Jesus, Darwin, and Hitler suit up

Coach Kris Hogan
Grapevine Faith Christian High School
Republic of Texas

Dear Coach Hogan,

You've received a great deal of well-deserved acclaim for your decision to urge your football team's fans and parents to cheer for an opposing team composed of juvenile offenders. That was an act of true Christian charity. I'm sure it did a lot to lift those poor young men's spirits.

And as I learned from listening to a French radio show, This American Life, last weekend, your act of charity also gave you an opportunity to proselytize a young woman. Unfortunately, you were unsuccessful.
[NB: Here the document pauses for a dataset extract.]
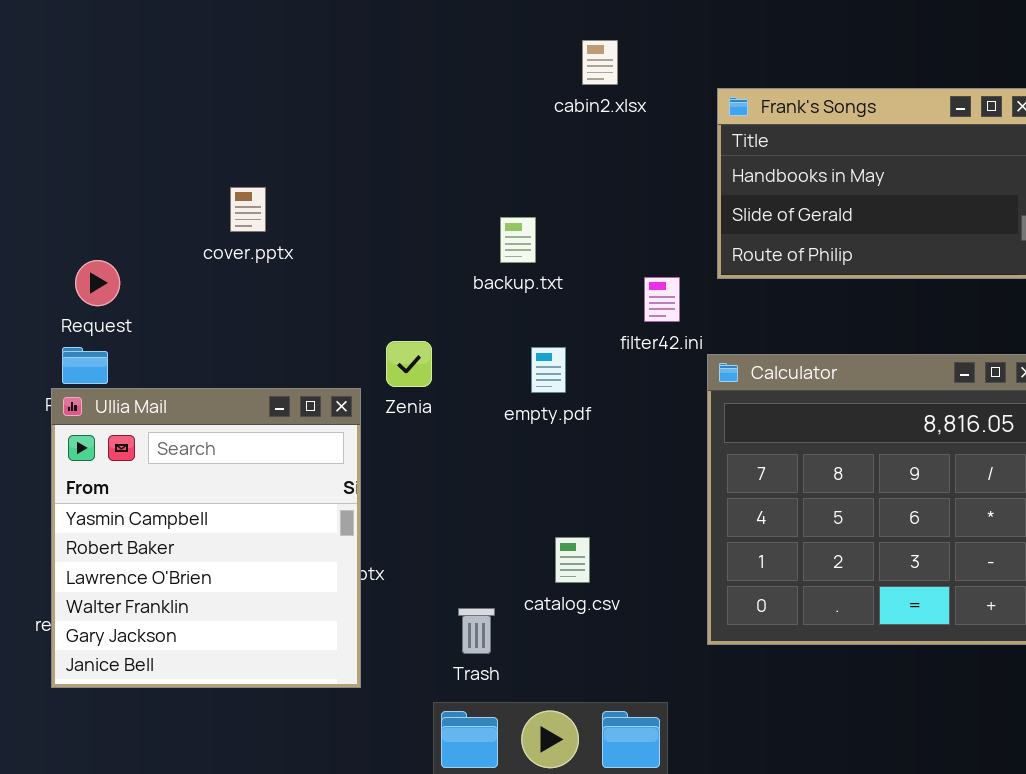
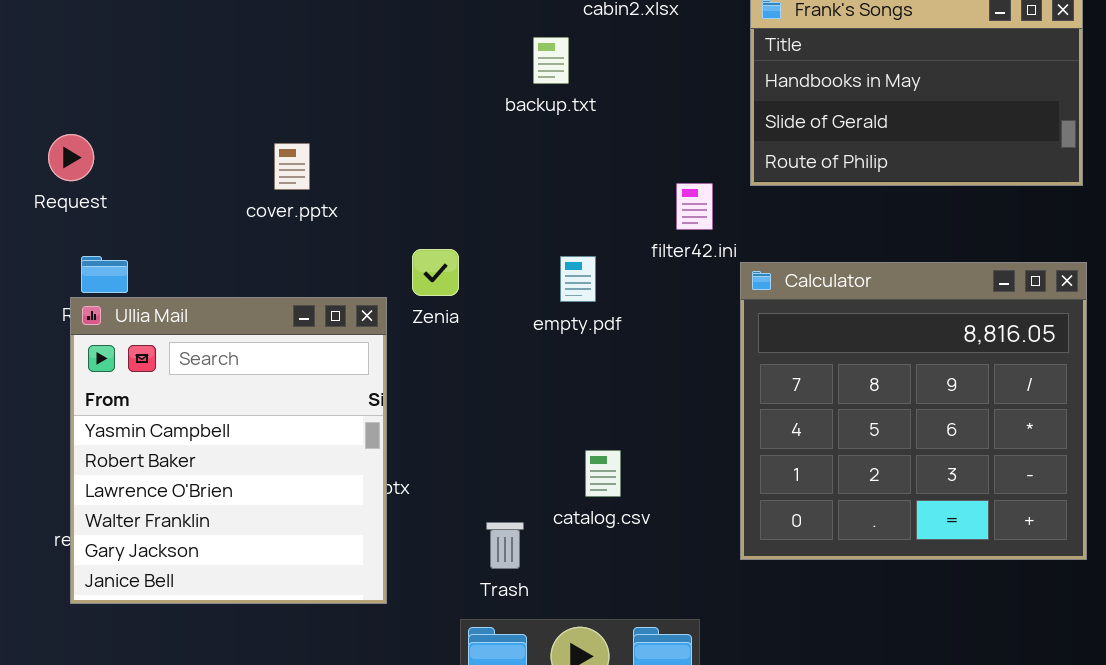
cover.pptx: [230,187,266,232] -> [274,143,310,190], moved
backup.txt: [500,217,536,263] -> [533,37,569,84], moved
Request: [75,260,120,306] -> [48,134,94,181], moved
You alienated her with your claim that Hitler was inspired by Charles Darwin [~20:01] .

But there may be something you can salvage out of that failure--an opportunity to prevent the creation of future Hitlers. All you need to do is play one of those science-oriented high schools, like Harmony Science Academy, and instruct your players to beat the Darwin out of them. You know what I mean, go for the little science bastards' knees, tear up a few ACLs and then taunt them in Jesus' name--things like "That commie nazi Darwin ain't going to evolve that ligament, is he," and "Praise Jesus and I'll quit grinding my cleats into you nuts."

Now, that'd be some sure-fire proselytizing.